REQUIREMENT:
Without including any picture, write out the entries exactly as they stand.

»»

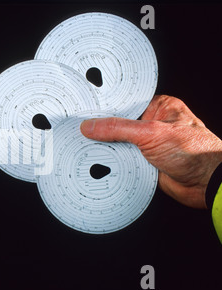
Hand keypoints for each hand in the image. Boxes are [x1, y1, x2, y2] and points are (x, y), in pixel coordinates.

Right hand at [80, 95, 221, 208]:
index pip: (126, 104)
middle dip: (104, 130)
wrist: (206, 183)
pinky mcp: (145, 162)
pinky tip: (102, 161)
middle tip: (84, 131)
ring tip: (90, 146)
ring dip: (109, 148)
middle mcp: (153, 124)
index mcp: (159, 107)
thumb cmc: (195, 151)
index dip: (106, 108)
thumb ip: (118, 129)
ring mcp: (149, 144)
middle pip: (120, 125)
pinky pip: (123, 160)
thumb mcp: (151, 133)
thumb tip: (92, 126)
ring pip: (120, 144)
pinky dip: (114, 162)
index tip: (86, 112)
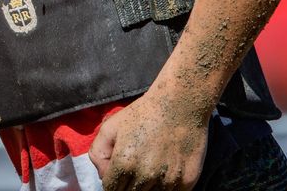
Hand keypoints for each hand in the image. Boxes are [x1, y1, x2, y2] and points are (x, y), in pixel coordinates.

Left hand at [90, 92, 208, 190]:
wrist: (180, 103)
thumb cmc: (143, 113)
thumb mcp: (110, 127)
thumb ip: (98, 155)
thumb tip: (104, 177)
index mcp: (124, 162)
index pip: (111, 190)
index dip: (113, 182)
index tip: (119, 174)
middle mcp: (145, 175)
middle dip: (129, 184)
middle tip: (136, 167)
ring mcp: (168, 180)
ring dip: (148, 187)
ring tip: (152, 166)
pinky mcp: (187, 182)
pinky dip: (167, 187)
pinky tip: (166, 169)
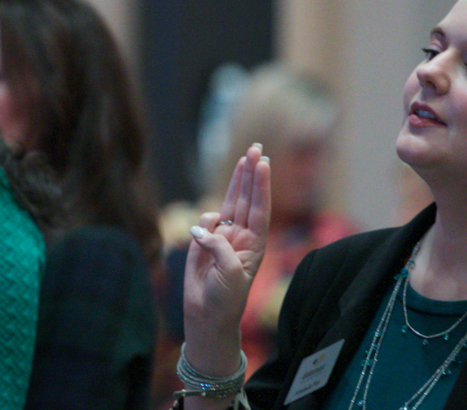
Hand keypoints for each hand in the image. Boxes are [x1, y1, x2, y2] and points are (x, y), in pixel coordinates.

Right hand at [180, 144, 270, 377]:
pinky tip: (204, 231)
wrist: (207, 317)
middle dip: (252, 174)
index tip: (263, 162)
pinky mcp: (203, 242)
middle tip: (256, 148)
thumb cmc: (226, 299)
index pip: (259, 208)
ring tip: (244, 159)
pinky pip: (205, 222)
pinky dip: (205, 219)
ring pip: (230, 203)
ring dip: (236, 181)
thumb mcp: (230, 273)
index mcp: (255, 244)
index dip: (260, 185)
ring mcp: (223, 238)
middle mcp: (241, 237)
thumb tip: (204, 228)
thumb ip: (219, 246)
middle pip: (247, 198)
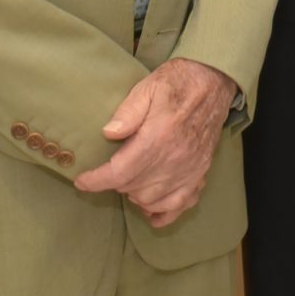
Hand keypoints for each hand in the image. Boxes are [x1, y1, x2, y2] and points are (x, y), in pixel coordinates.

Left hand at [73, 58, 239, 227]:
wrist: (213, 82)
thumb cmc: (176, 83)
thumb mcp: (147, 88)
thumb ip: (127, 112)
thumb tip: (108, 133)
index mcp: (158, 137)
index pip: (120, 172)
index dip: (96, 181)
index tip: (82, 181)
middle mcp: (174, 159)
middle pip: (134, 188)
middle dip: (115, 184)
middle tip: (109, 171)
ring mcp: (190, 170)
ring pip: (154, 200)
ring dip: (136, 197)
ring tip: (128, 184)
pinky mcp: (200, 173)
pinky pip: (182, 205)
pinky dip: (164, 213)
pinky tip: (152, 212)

««

ANSWER BELOW:
Hand keypoints for each hand in the image. Boxes are [x1, y1, x2, y2] and points are (x, y), in pixel coordinates.

Right hand at [80, 95, 221, 208]:
index pip: (126, 104)
middle dip: (104, 130)
wrist: (206, 183)
pinky mcp: (145, 162)
pinky tip: (102, 161)
middle tip: (84, 131)
ring tip: (90, 146)
ring dip: (109, 148)
middle mcp: (153, 124)
index mcp: (159, 107)
thumb cmc: (195, 151)
index dip: (106, 108)
thumb ip: (118, 129)
ring mcp: (149, 144)
middle pip: (120, 125)
pinky pip: (123, 160)
thumb mcp: (151, 133)
thumb tip: (92, 126)
ring pip: (120, 144)
pinky dip: (114, 162)
index tip: (86, 112)
Hand keypoints for each hand in the image. Boxes are [x1, y1, x2, y2] and points are (x, y), in pixel coordinates.

Left hand at [90, 92, 208, 190]:
wrist: (180, 103)
thumb cmc: (143, 113)
thumb mcp: (110, 127)
thumb ip: (98, 155)
thumb tip: (104, 177)
index mcp: (124, 162)
index pip: (111, 190)
index dip: (113, 182)
index tip: (119, 174)
middle mcp: (145, 175)
middle dip: (129, 184)
middle tip: (136, 167)
ring mcp: (168, 180)
ring dip: (148, 187)
ring tip: (152, 166)
pinky mcp: (187, 182)
pinky dip: (167, 187)
pinky tip: (166, 169)
Hand keypoints for each hand in the image. Boxes are [x1, y1, x2, y2] and points are (x, y), in pixel coordinates.

Right hand at [180, 144, 270, 377]:
pinky tip: (204, 231)
wrist: (207, 317)
middle dip: (252, 174)
index tip: (263, 162)
pinky mcp: (203, 242)
middle tip: (256, 148)
thumb cmc: (226, 299)
index pip: (259, 208)
ring tip: (244, 159)
pinky pip: (205, 222)
pinky dip: (205, 219)
ring pip: (230, 203)
ring dip: (236, 181)
thumb mcp: (230, 273)
index mcp: (255, 244)
index dip: (260, 185)
ring mcp: (223, 238)
middle mcp: (241, 237)
thumb tip: (204, 228)
thumb ip: (219, 246)
middle pip: (247, 198)
Hand keypoints for each hand in the image. Boxes are [x1, y1, x2, y2] and points are (x, y), in pixel coordinates.

Left hand at [73, 58, 239, 227]:
wrist: (213, 82)
thumb cmc: (176, 83)
thumb mcp: (147, 88)
thumb ip: (127, 112)
thumb tip: (108, 133)
index mcp: (158, 137)
index pip: (120, 172)
index dip: (96, 181)
index tip: (82, 181)
middle mcp: (174, 159)
middle pip: (134, 188)
middle dip: (115, 184)
middle tip: (109, 171)
ring mcp: (190, 170)
ring pip: (154, 200)
ring dip: (136, 197)
ring tip: (128, 184)
pinky mcp: (200, 173)
pinky pip: (182, 205)
pinky dip: (164, 213)
pinky tip: (152, 212)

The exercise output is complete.